WORK ITEM:
Sort through the entries below and pull out lines containing the word "Vynckier".

GIVEN INFORMATION:
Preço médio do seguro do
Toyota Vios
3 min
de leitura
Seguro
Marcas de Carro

---

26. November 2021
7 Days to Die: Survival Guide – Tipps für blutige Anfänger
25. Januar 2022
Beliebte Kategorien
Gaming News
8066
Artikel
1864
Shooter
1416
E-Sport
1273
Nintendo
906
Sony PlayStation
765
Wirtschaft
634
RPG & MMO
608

* * *

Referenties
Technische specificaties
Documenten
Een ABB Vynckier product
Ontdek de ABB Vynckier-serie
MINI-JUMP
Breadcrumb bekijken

TASK ANSWER:
Een ABB Vynckier product
Ontdek de ABB Vynckier-serie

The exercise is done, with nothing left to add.